**Using the information:**
(1) Answer these from the slide notes on Apple News, Instant Articles and AMP:
(a) What does a publisher need to update its CMS to do for these news apps?
(b) Where is the vast majority of Google's advertising?
(c) What happens to AMP documents that are cached on a CDN?
(2) Please extend the slide notes on Apple News, Instant Articles and AMP, picking up after their final line.

BEGIN Text shown

SLIDE 24 • Apple News and Instant Articles are similar:
Essentially, fancy news aggregators
with custom renderers
built on top of proprietary syndication formats
in-app experiences:
neither allows users to view outside the native apps
even during our QA process!
either RSS or API driven:
need to update your CMS to produce RSS or push to API
Requires you to push content updates too - important for corrections and legal
both keen to improve performance, but…
they are focussed on making articles look and feel modern.
Slick & smooth interactions,
embracing native hardware acceleration to immerse user.

SLIDE 25 • Imagine you’re Google, and you observe Apple and Facebook
negotiating deals with publishers
setting up walled gardens of news content

What do you do?

Google’s incentive here is obvious:
It makes its money on advertising
the vast majority of that advertising is on the open web
If Facebook provides a much better mobile experience than the open web does
those advertising opportunities, and that user data,
CLICK disappears into Zuckerberg’s Walled Garden of Earthly Delights, as Nieman Lab called it

SLIDE 26 • AMP is more to do with changing the mobile web than building a new platform or app
AMP isn’t a business partnership
like Instant Articles or Apple News are
tries to do something more significant: change the way that the web is built
killing off some technologies
promoting others

SLIDE 27 • “we want to make it easier to create documents that are fast-by-default”
Open-source
Web-based (works equally in system browser, in-app browsers, webviews)
Complete HTML documents which the publisher hosts.
Can optionally be cached on CDN, where documents are:
validated
parsed
partially rendered by the AMP runtime.

END Text shown
BEGIN Recorded information

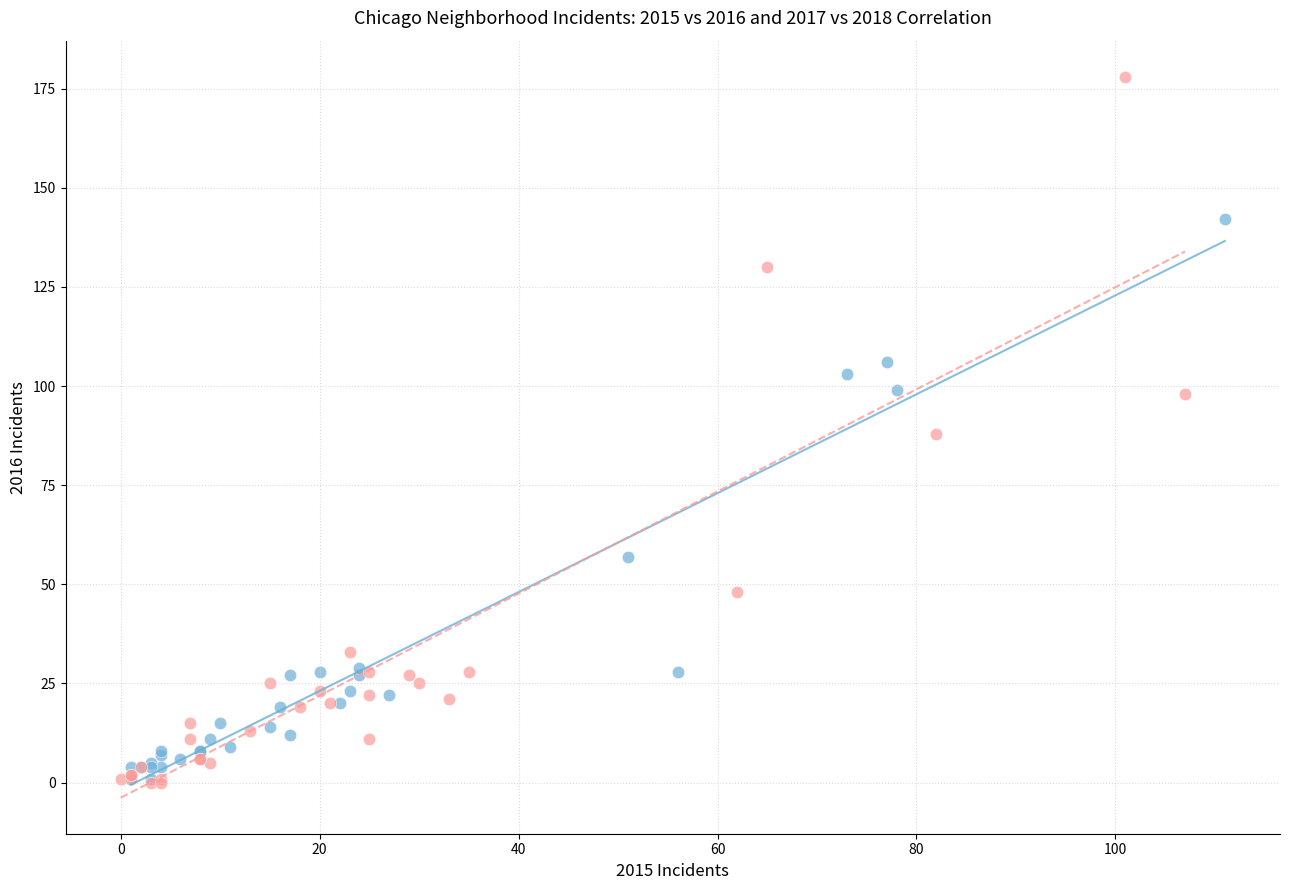

Which series contains the highest Y value?

2017 vs 2018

END Recorded information

**Answers per task:**
(1)
(a) Produce RSS or push to an API.
(b) On the open web.
(c) They are validated, parsed and partially rendered by the AMP runtime.

(2)
far more about performance than about aesthetics or interaction patterns
Smashing Magazine nice intro to AMP

SLIDE 28 • Some elements forbidden:
Frames, embeds, objects, applets all forbidden
Some new elements to replace forbidden elements
amp-img: optimised for viewport size, scroll position, connectivity
amp-video & amp-audio: lazy-load based on viewport position
amp-iframe: enforce security and performance by sandboxing & controlling where iframes may appear
And to introduce new functionality:
amp-ad: ad loading managed by AMP in the same way as videos and images, and no JS can run in parent document to cause reflow and unnecessary layout calculations
amp-analytics and amp-pixel: centralised push for all metrics with unlimited consumers
amp-font: control timeouts and fallbacks
Others like carousel, lightbox, fit-text, install serviceworker, social media plugins
These are genuine Custom Elements
which collaborate with the AMP runtime
to prioritise resource loading
and enforce security

SLIDE 29 • designed specifically to work well across mobile devices, rather than fully responsive
Styled with standard CSS to a great extent
Some limitations:
All CSS is inline
Limited to 50K
!important is banned to ensure that AMP can control element sizing

SLIDE 30 • Layout:
The runtime must be able to infer the size of all externally loaded resources before they are actually loaded
so that a final layout can be calculated as quickly as possible.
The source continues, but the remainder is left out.